______Introduction

 

Alexander Bandzeladze

The recent years of democracy have broken the dike and poured forth in a cloudy stream -- still reminiscent of anarchy. For the time being, the avantgarde is whirling around its talents in the direction of fame.... And again there is the question for me -- where am I ...?

Amsterdam, October, 1990

Alexander Bandzeladze in 1977

 

Alexander Bandzeladze is considered the founder and spiritual leader of the Georgian abstract painters. Many artists of the younger generation, including Gia Edzgveradze took his "secret course in abstract creativity" (Hubertus Gassner). Bandzeladze taught how to separate beautifully curving contour lines and an open painterly gesture in pictures, and how to include the ground both as material support and spiritual space.

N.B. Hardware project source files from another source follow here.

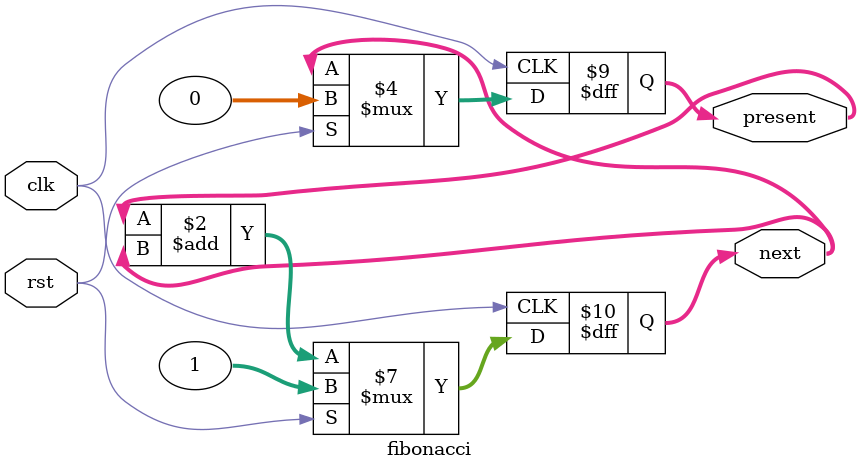
<source format=v>
module fibonacci(
  input clk,rst,
  output reg [31:0] present,next 
);
  always @(posedge clk) begin
    if(rst)
      begin
        present <= 0;
        next <=1;
      end
    else begin
      {present,next} <= {next,present+next};
    end
  end
endmodule

</source>
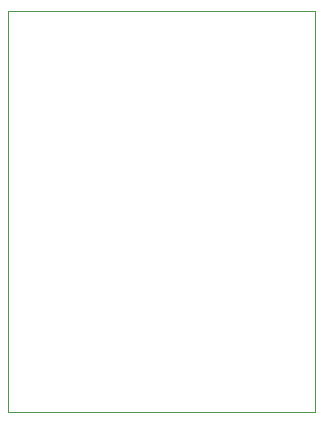
<source format=gbr>
%TF.GenerationSoftware,KiCad,Pcbnew,(6.0.1)*%
%TF.CreationDate,2022-03-21T11:35:37+08:00*%
%TF.ProjectId,Joystick_Board,4a6f7973-7469-4636-9b5f-426f6172642e,rev?*%
%TF.SameCoordinates,Original*%
%TF.FileFunction,Profile,NP*%
%FSLAX46Y46*%
G04 Gerber Fmt 4.6, Leading zero omitted, Abs format (unit mm)*
G04 Created by KiCad (PCBNEW (6.0.1)) date 2022-03-21 11:35:37*
%MOMM*%
%LPD*%
G01*
G04 APERTURE LIST*
%TA.AperFunction,Profile*%
%ADD10C,0.100000*%
%TD*%
G04 APERTURE END LIST*
D10*
X134000000Y-73500000D02*
X160000000Y-73500000D01*
X160000000Y-73500000D02*
X160000000Y-107500000D01*
X160000000Y-107500000D02*
X134000000Y-107500000D01*
X134000000Y-107500000D02*
X134000000Y-73500000D01*
M02*

</source>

According to Leonid Bazhanov, the Moscow art historian who discovered contemporary Georgian art for Muscovites, Bandzeladze is unique in that he represented the avant-garde in Georgia in the 1970s virtually single-handedly. "Since then, three, and perhaps even four generation of Georgian painters [have been] practically born at the same time - an explosion". This "explosion" became evident in the 1980s, the most important years for Georgian art. During that decade, a variety of eye-opening Georgian art exibitions rocked not only Georgia, but art centers throughout the USSR and in Europe as well.

According to Ken Rowat, The Guardian, August 10, 1992:
Senior among the eight artists represented at the Arnolfini, Bristol is Alexander Bandzeladze, an influential figure who died earlier this year.His expansive paintings, abstract expressionist in idiom, are full of authority.